<<<<

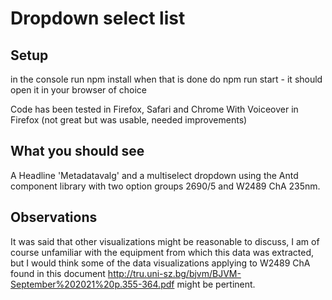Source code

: # Dropdown select list

## Setup

in the console run npm install
when that is done do npm run start - it should open it in your browser of choice

Code has been tested in Firefox, Safari and Chrome
With Voiceover in Firefox (not great but was usable, needed improvements)

## What you should see

A Headline 'Metadatavalg' and a multiselect dropdown using the Antd component library with two option groups 2690/5 and W2489 ChA 235nm. 


## Observations 

It was said that other visualizations might be reasonable to discuss, I am of course unfamiliar with the equipment from which this data was extracted, but I would think some of the data visualizations applying to W2489 ChA found in this document http://tru.uni-sz.bg/bjvm/BJVM-September%202021%20p.355-364.pdf might be pertinent. 
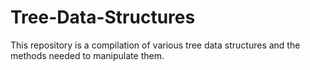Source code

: # Tree-Data-Structures
This repository is a compilation of various tree data structures and the methods needed to manipulate them.
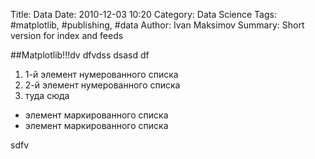 ﻿Title: Data
Date: 2010-12-03 10:20
Category: Data Science
Tags: #matplotlib, #publishing, #data
Author: Ivan Maksimov
Summary: Short version for index and feeds

##Matplotlib!!!dv
dfvdss dsasd df 
 1. 1-й элемент нумерованного списка
 2. 2-й элемент нумерованного списка
 3. туда сюда


 * элемент маркированного списка
 * элемент маркированного списка

sdfv
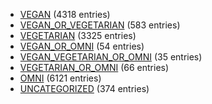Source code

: - [VEGAN](category-lists/vegan) (4318 entries)
- [VEGAN_OR_VEGETARIAN](category-lists/vegan-or-vegetarian) (583 entries)
- [VEGETARIAN](category-lists/vegetarian) (3325 entries)
- [VEGAN_OR_OMNI](category-lists/vegan-or-omni) (54 entries)
- [VEGAN_VEGETARIAN_OR_OMNI](category-lists/vegan-vegetarian-or-omni) (35 entries)
- [VEGETARIAN_OR_OMNI](category-lists/vegetarian-or-omni) (66 entries)
- [OMNI](category-lists/omni) (6121 entries)
- [UNCATEGORIZED](category-lists/uncategorized) (374 entries)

>>>>

Return all the entries word for word, but omit any pictures they contain.

● Result for this exercise:
Source code

: # Dropdown select list

## Setup

in the console run npm install
when that is done do npm run start - it should open it in your browser of choice

Code has been tested in Firefox, Safari and Chrome
With Voiceover in Firefox (not great but was usable, needed improvements)

## What you should see

A Headline 'Metadatavalg' and a multiselect dropdown using the Antd component library with two option groups 2690/5 and W2489 ChA 235nm. 


## Observations 

It was said that other visualizations might be reasonable to discuss, I am of course unfamiliar with the equipment from which this data was extracted, but I would think some of the data visualizations applying to W2489 ChA found in this document http://tru.uni-sz.bg/bjvm/BJVM-September%202021%20p.355-364.pdf might be pertinent. 
Source code

: # Tree-Data-Structures
This repository is a compilation of various tree data structures and the methods needed to manipulate them.
 ﻿Title: Data
Date: 2010-12-03 10:20
Category: Data Science
Tags: #matplotlib, #publishing, #data
Author: Ivan Maksimov
Summary: Short version for index and feeds

##Matplotlib!!!dv
dfvdss dsasd df 
 1. 1-й элемент нумерованного списка
 2. 2-й элемент нумерованного списка
 3. туда сюда


 * элемент маркированного списка
 * элемент маркированного списка

sdfv
Source code

: - [VEGAN](category-lists/vegan) (4318 entries)
- [VEGAN_OR_VEGETARIAN](category-lists/vegan-or-vegetarian) (583 entries)
- [VEGETARIAN](category-lists/vegetarian) (3325 entries)
- [VEGAN_OR_OMNI](category-lists/vegan-or-omni) (54 entries)
- [VEGAN_VEGETARIAN_OR_OMNI](category-lists/vegan-vegetarian-or-omni) (35 entries)
- [VEGETARIAN_OR_OMNI](category-lists/vegetarian-or-omni) (66 entries)
- [OMNI](category-lists/omni) (6121 entries)
- [UNCATEGORIZED](category-lists/uncategorized) (374 entries)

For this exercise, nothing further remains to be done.